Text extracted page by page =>

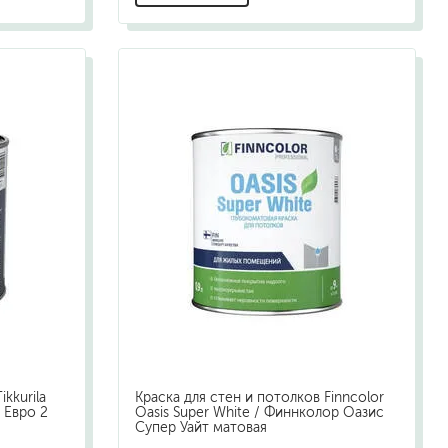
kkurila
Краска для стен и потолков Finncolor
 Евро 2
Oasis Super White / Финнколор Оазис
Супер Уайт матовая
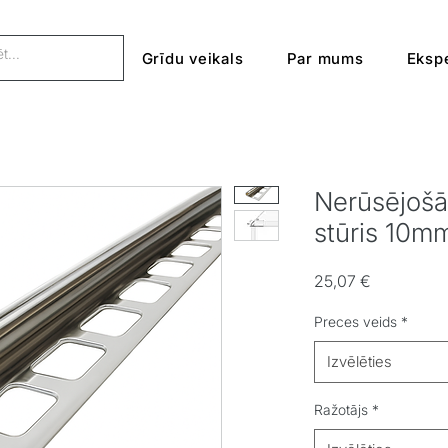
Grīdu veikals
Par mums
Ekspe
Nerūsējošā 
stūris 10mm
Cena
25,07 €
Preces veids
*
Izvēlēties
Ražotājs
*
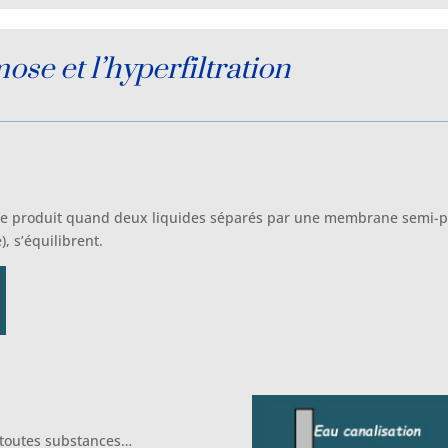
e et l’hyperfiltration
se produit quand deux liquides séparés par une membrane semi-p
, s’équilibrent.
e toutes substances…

Task details =>
Reproduce every line of text from these items word for word, and omit the pictures from your answer.

The completed task =>
kkurila
Краска для стен и потолков Finncolor
 Евро 2
Oasis Super White / Финнколор Оазис
Супер Уайт матовая
Grīdu veikals
Par mums
Ekspe
Nerūsējošā 
stūris 10mm
Cena
25,07 €
Preces veids
*
Izvēlēties
Ražotājs
*
e et l’hyperfiltration
se produit quand deux liquides séparés par une membrane semi-p
, s’équilibrent.
e toutes substances…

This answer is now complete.